**Exercise requirements:**
**1.** Please retype the portion of the passage below, starting at "There was a" and ending at "made them scatter.".
**2.** Translate this sentence from the passage into Spanish: "Her house was equipped with state-of-the-art security systems."

Then when the time came for partners to be chosen, I had already lost all my patience and decided to walk out and go home.
There was a wide river with no stable crossing, and the banks were surrounded by boisterous boys swimming and fishing and playing in the water. I found a rickety wooden bridge and tried crossing but I slipped and fell into the water. I swam to the shore and wanted to step out but the shore was blocked by people sunbathing and who refused to make space for me to let me get out of the water. I was really pissed off at this point so I grabbed a fistful of sand and threw it at the sunbathers, which made them scatter.
Later I got home and was contacted by my grandmother and uncle in a joint call to discuss and upcoming trip, which I was totally not in the mood for but pretended to be engaged. On my computer I watched a live feed of an area downtown where I parked my car and saw the gang of boys from the beach target my car and totally smash it up with baseball bats I or some other blunt object, then smash the car next to it, then a shop front next to the cars, which they looted and then took off in a truck. When I saw them attack my car I nearly froze in horror but I clicked to record my screen in order to archive the event and get the licence plate of the vehicle the vandals drove.
The next thing I know, the whole town is overrun by boys and young men with the sole intent of injecting terror and violence against everyone and everyone's property. Even husbands turned on their wives by this radical new movement that was exclusively male. I saw the guys spot me through the window and they were about to come for me so I ran out of the house with my laptop and ran into a neighbouring house where I tried to look for a place to safely hide my laptop. I wanted to protect it as evidence. At one point I tried to call the police but I had no service. The house I was in was more quiet. I saw evidence of baby things. The owner got home. It was a woman and her baby boy in a stroller, I ran to her and quietly begged her not to raise an alarm as I quickly explained what's going on. She was already aware, but didn't seem terrified like I was, just stressed. Her house was equipped with state-of-the-art security systems. She was fine with me taking shelter there. I looked out through one of the windows and saw into another family home, I knew that couple. They were happily married for decades, raised children together and were generally a totally compatible pair with no major issues. I saw her husband - whom I knew as a calm, easy-going man, stand up and slap his wife across her face. It was an awkward slap as well, it was obvious he never hit a woman or slapped anyone else before in his life. He stared down at her, being about a head taller. She stared back, frozen in shock and then stumbling back as if she had seen a monster.

**Excerpts from a dataset:**
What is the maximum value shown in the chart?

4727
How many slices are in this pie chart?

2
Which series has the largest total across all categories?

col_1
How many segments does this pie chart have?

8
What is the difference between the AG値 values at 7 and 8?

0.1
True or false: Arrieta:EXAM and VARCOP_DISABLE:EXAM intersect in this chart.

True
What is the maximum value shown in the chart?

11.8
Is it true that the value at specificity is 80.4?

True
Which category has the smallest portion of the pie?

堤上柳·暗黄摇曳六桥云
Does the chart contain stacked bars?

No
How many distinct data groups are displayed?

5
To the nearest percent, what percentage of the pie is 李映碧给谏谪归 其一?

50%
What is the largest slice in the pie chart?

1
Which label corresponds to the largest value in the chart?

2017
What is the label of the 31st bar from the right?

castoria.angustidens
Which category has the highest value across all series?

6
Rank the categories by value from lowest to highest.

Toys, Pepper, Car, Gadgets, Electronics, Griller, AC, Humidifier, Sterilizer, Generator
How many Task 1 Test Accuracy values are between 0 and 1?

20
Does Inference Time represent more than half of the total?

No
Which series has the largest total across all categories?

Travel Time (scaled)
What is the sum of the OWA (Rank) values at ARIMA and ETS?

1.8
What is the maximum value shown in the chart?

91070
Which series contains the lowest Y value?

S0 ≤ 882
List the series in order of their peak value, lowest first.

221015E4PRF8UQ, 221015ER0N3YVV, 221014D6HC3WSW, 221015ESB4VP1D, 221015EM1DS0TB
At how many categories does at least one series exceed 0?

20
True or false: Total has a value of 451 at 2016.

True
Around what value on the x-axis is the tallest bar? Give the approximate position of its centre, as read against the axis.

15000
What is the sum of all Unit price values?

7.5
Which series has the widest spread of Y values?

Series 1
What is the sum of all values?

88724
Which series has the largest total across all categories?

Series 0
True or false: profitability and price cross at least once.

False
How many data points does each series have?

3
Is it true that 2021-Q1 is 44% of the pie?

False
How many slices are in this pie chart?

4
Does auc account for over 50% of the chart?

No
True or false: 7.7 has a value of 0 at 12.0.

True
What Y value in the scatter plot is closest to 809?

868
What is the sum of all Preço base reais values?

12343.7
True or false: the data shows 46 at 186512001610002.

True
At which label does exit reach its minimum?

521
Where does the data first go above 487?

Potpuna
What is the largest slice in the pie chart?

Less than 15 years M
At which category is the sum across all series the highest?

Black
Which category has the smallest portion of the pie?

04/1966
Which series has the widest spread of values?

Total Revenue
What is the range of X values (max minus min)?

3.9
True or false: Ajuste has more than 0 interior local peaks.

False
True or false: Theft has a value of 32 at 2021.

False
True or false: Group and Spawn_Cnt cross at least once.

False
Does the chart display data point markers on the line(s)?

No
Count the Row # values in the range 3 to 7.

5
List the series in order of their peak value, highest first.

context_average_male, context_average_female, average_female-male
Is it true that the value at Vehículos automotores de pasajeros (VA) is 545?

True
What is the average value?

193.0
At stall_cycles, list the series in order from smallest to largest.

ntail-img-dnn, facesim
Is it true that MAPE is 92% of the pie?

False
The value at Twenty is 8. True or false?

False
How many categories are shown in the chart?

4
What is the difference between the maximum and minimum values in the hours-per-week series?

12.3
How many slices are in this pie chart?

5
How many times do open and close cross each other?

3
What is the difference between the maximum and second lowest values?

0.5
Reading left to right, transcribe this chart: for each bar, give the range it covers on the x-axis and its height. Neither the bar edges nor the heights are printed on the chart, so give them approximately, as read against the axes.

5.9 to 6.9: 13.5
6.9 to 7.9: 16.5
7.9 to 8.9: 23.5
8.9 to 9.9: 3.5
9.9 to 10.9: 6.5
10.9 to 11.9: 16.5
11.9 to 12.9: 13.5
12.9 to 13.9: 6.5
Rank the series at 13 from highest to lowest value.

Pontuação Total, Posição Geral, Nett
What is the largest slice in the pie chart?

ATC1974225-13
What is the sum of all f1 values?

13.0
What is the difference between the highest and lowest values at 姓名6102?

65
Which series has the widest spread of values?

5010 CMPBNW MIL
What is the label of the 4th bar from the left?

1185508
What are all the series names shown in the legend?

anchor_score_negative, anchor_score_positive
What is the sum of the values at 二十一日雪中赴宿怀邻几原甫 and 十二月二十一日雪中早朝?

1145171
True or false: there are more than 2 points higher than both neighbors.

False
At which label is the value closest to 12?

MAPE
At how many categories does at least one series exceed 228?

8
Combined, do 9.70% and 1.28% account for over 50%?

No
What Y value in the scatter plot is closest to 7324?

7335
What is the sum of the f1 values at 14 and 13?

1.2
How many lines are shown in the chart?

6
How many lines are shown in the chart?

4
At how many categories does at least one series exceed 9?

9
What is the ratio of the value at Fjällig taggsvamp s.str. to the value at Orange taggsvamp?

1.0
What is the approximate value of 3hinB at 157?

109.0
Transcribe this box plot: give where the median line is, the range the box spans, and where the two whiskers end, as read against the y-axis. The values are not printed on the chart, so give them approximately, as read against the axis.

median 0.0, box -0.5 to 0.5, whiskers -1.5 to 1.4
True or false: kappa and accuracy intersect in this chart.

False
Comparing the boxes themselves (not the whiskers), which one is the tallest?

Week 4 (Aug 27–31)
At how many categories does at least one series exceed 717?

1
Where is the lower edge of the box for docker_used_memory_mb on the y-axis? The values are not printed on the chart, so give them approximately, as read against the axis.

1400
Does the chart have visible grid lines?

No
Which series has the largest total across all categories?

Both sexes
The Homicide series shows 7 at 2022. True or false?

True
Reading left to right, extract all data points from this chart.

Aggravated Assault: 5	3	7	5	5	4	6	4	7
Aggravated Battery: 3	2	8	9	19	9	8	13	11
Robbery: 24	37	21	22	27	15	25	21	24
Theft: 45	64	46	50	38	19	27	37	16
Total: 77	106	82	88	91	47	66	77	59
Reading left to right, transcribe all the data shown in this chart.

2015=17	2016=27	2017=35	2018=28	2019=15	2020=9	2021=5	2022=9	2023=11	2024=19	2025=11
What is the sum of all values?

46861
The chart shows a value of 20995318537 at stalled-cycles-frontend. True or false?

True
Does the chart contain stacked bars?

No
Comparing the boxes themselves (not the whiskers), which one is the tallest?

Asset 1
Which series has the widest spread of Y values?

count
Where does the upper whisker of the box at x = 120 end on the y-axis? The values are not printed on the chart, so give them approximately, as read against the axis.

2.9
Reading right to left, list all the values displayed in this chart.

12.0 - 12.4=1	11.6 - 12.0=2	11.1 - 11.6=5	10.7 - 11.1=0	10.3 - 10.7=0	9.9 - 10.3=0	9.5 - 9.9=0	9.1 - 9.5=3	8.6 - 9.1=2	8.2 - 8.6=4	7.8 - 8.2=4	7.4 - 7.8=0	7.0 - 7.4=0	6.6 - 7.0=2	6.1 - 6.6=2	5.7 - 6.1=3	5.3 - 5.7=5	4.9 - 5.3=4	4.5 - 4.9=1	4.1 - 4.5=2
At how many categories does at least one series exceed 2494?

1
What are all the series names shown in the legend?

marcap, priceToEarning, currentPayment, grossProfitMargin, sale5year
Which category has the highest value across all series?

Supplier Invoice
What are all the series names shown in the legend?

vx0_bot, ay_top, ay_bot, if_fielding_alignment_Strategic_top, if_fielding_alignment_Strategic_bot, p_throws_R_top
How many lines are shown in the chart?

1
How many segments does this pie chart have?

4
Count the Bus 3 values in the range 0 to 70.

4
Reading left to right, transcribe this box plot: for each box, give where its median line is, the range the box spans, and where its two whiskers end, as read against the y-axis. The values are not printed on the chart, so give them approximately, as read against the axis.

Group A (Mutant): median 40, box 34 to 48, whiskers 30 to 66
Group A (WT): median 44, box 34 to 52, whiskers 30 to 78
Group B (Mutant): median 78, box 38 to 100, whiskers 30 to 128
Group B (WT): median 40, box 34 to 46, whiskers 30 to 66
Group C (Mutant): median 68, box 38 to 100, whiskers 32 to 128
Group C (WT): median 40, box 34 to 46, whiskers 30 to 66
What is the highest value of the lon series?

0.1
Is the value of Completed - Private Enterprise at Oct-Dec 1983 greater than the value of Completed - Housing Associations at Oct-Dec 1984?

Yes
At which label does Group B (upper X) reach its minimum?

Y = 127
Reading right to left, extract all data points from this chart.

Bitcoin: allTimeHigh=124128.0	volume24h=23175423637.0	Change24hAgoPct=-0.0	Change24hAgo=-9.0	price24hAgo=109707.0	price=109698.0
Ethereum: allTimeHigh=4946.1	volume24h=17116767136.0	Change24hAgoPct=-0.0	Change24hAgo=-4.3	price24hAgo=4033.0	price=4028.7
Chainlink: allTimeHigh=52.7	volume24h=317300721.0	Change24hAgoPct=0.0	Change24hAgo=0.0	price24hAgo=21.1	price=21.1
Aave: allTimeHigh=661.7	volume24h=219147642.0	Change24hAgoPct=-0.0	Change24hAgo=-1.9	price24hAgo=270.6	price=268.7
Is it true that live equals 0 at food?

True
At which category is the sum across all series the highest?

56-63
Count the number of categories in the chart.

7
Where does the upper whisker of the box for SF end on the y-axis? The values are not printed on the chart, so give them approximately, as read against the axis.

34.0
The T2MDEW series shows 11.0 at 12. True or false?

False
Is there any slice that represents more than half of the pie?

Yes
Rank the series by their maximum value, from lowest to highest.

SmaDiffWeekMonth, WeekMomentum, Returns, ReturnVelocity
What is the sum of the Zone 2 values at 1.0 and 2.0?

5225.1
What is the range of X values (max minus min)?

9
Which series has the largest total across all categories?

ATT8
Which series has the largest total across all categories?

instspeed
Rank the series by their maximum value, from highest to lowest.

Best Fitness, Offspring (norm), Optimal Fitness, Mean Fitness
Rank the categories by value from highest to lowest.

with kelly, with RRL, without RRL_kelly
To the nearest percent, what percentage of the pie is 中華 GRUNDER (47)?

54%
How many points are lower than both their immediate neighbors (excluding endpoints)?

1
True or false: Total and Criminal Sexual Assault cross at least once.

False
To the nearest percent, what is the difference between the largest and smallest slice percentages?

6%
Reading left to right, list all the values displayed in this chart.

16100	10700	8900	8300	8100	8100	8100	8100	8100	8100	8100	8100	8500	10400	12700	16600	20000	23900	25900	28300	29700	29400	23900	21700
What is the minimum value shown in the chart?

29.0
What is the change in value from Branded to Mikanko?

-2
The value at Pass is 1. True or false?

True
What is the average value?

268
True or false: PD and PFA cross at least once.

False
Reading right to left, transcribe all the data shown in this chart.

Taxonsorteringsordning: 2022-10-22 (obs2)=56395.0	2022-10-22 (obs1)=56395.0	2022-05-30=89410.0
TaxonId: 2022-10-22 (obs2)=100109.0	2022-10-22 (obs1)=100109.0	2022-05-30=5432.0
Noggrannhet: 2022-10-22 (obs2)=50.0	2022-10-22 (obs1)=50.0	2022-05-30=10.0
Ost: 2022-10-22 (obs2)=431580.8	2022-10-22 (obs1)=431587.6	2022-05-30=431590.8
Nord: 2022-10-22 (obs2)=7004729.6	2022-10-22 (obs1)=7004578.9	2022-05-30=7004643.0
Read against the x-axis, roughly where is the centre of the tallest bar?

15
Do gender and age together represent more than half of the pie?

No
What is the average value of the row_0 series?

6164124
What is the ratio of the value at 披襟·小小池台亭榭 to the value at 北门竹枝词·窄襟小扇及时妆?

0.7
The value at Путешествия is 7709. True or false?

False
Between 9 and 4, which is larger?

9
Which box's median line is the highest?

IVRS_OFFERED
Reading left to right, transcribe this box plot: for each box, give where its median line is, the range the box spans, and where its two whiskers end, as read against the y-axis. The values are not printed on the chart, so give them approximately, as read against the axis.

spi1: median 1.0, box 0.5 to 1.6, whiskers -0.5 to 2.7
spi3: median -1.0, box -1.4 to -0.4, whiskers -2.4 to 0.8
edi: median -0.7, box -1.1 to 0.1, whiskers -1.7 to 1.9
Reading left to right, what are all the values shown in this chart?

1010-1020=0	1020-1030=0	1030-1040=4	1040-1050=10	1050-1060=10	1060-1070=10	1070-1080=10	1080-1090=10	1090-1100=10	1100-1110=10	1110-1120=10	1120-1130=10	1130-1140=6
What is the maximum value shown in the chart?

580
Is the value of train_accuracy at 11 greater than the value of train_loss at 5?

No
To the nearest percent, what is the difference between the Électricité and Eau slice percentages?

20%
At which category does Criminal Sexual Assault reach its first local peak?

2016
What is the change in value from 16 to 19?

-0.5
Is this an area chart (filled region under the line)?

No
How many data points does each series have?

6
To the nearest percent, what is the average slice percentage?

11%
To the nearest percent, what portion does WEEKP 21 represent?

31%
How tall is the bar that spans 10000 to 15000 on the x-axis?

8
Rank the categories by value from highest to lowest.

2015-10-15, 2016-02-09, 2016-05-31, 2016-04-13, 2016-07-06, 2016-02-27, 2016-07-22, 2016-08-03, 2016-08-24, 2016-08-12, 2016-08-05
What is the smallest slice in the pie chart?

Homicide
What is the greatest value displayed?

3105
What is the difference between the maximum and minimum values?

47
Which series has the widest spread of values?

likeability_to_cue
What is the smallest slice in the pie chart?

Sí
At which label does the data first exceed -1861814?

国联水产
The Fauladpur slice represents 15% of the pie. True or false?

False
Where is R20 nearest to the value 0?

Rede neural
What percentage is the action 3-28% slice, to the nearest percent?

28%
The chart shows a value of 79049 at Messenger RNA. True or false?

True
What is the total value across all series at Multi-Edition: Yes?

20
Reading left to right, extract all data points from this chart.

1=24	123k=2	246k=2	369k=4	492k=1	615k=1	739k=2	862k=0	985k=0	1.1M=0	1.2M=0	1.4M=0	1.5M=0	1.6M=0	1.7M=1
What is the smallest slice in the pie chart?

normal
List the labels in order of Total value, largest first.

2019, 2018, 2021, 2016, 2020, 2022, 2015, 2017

**Answers for each item:**
**1.**
There was a wide river with no stable crossing, and the banks were surrounded by boisterous boys swimming and fishing and playing in the water. I found a rickety wooden bridge and tried crossing but I slipped and fell into the water. I swam to the shore and wanted to step out but the shore was blocked by people sunbathing and who refused to make space for me to let me get out of the water. I was really pissed off at this point so I grabbed a fistful of sand and threw it at the sunbathers, which made them scatter.

**2.** Su casa estaba equipada con sistemas de seguridad de última generación.